Directions for this task – In the data below, find each line carrying the string "when" and copy it out.

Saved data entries
○ ○ ○

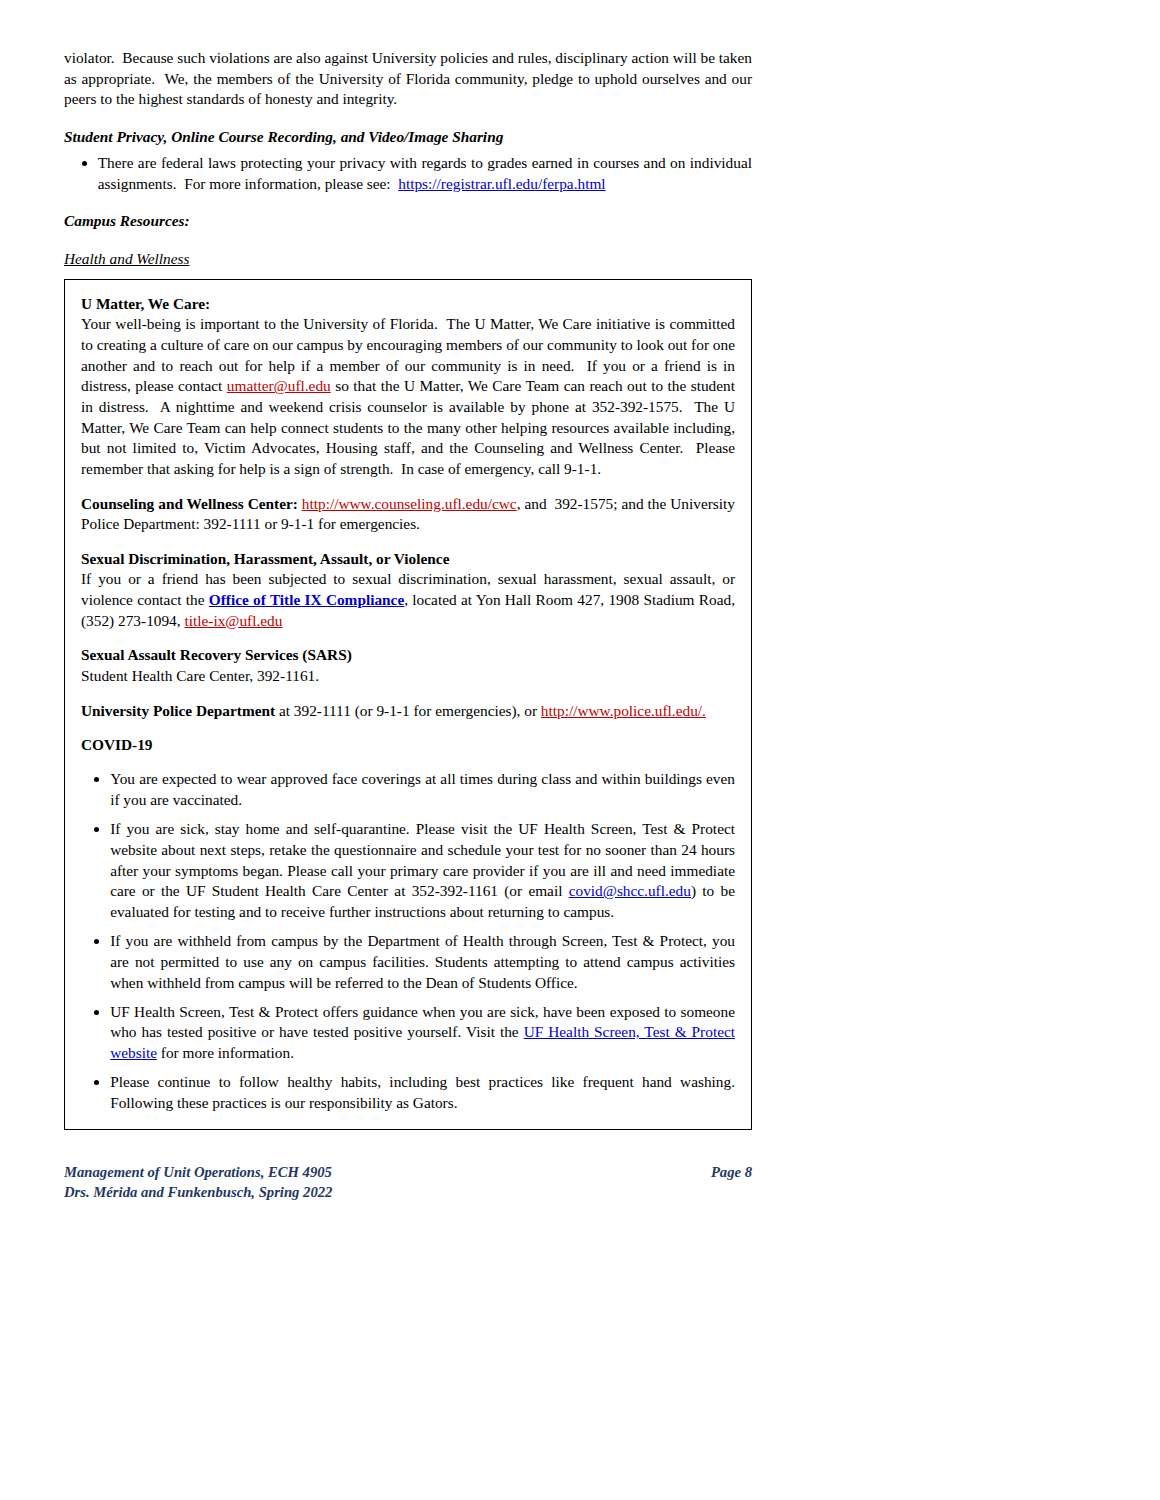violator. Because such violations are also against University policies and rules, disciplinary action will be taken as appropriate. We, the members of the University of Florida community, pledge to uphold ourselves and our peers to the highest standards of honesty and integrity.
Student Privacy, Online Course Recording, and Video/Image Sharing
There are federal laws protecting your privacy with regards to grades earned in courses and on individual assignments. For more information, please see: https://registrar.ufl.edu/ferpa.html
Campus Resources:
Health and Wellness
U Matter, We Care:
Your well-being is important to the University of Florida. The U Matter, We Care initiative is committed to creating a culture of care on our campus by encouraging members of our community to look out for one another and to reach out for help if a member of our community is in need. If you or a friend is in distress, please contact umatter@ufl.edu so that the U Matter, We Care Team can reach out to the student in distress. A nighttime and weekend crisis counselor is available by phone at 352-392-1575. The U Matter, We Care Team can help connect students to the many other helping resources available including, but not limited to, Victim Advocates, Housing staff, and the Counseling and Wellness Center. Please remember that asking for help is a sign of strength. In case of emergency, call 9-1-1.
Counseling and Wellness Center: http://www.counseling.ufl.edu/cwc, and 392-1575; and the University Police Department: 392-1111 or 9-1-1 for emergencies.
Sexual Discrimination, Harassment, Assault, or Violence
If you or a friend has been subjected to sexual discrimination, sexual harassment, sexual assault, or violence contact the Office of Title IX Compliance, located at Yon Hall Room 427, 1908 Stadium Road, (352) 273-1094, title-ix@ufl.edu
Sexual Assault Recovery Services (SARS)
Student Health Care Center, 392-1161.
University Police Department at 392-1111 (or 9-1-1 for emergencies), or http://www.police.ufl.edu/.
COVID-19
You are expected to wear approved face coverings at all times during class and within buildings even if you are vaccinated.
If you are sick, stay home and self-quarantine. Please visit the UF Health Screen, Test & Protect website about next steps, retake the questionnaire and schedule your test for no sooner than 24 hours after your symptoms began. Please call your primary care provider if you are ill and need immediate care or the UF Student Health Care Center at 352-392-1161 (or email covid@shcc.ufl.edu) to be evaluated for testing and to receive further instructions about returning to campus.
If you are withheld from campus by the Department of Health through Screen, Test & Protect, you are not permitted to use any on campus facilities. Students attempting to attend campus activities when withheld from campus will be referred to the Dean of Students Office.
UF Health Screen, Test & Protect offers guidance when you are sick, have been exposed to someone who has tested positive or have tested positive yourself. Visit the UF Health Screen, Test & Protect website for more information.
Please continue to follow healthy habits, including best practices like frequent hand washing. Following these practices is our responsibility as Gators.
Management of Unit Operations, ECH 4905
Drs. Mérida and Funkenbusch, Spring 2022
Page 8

○ ○ ○

Answer to the exercise –
If you are withheld from campus by the Department of Health through Screen, Test & Protect, you are not permitted to use any on campus facilities. Students attempting to attend campus activities when withheld from campus will be referred to the Dean of Students Office.
UF Health Screen, Test & Protect offers guidance when you are sick, have been exposed to someone who has tested positive or have tested positive yourself. Visit the UF Health Screen, Test & Protect website for more information.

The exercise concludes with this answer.